■ Task goal
Every record is to be returned as written, with no omissions.

■ Exercise materials
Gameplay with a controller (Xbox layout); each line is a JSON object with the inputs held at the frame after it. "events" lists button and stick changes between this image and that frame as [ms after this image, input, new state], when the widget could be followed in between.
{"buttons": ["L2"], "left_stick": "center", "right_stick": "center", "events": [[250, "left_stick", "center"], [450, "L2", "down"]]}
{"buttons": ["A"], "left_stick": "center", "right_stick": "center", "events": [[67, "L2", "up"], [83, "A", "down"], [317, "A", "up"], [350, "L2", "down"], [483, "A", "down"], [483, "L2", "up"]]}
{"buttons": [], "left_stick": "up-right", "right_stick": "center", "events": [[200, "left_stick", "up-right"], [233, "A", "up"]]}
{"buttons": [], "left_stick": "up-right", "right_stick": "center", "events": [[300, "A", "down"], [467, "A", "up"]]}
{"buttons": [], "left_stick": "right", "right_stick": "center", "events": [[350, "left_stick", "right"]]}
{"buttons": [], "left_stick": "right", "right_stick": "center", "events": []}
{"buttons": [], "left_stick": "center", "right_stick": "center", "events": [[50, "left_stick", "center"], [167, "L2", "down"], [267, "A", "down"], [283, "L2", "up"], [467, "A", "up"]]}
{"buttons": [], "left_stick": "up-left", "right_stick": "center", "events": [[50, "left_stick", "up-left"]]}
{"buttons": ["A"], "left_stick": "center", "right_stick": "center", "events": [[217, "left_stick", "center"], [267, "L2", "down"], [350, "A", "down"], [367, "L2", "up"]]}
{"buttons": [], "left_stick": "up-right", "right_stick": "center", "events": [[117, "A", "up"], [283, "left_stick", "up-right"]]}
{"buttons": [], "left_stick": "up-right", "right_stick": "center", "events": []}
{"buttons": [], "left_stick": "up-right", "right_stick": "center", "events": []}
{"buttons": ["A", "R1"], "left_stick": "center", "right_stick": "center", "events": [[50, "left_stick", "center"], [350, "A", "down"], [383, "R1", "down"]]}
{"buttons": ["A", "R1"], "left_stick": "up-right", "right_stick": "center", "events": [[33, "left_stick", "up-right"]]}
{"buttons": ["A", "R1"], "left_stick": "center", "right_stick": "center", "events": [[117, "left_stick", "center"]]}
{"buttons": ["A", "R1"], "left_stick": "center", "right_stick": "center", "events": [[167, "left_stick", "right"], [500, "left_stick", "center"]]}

■ Expected answer
Gameplay with a controller (Xbox layout); each line is a JSON object with the inputs held at the frame after it. "events" lists button and stick changes between this image and that frame as [ms after this image, input, new state], when the widget could be followed in between.
{"buttons": ["L2"], "left_stick": "center", "right_stick": "center", "events": [[250, "left_stick", "center"], [450, "L2", "down"]]}
{"buttons": ["A"], "left_stick": "center", "right_stick": "center", "events": [[67, "L2", "up"], [83, "A", "down"], [317, "A", "up"], [350, "L2", "down"], [483, "A", "down"], [483, "L2", "up"]]}
{"buttons": [], "left_stick": "up-right", "right_stick": "center", "events": [[200, "left_stick", "up-right"], [233, "A", "up"]]}
{"buttons": [], "left_stick": "up-right", "right_stick": "center", "events": [[300, "A", "down"], [467, "A", "up"]]}
{"buttons": [], "left_stick": "right", "right_stick": "center", "events": [[350, "left_stick", "right"]]}
{"buttons": [], "left_stick": "right", "right_stick": "center", "events": []}
{"buttons": [], "left_stick": "center", "right_stick": "center", "events": [[50, "left_stick", "center"], [167, "L2", "down"], [267, "A", "down"], [283, "L2", "up"], [467, "A", "up"]]}
{"buttons": [], "left_stick": "up-left", "right_stick": "center", "events": [[50, "left_stick", "up-left"]]}
{"buttons": ["A"], "left_stick": "center", "right_stick": "center", "events": [[217, "left_stick", "center"], [267, "L2", "down"], [350, "A", "down"], [367, "L2", "up"]]}
{"buttons": [], "left_stick": "up-right", "right_stick": "center", "events": [[117, "A", "up"], [283, "left_stick", "up-right"]]}
{"buttons": [], "left_stick": "up-right", "right_stick": "center", "events": []}
{"buttons": [], "left_stick": "up-right", "right_stick": "center", "events": []}
{"buttons": ["A", "R1"], "left_stick": "center", "right_stick": "center", "events": [[50, "left_stick", "center"], [350, "A", "down"], [383, "R1", "down"]]}
{"buttons": ["A", "R1"], "left_stick": "up-right", "right_stick": "center", "events": [[33, "left_stick", "up-right"]]}
{"buttons": ["A", "R1"], "left_stick": "center", "right_stick": "center", "events": [[117, "left_stick", "center"]]}
{"buttons": ["A", "R1"], "left_stick": "center", "right_stick": "center", "events": [[167, "left_stick", "right"], [500, "left_stick", "center"]]}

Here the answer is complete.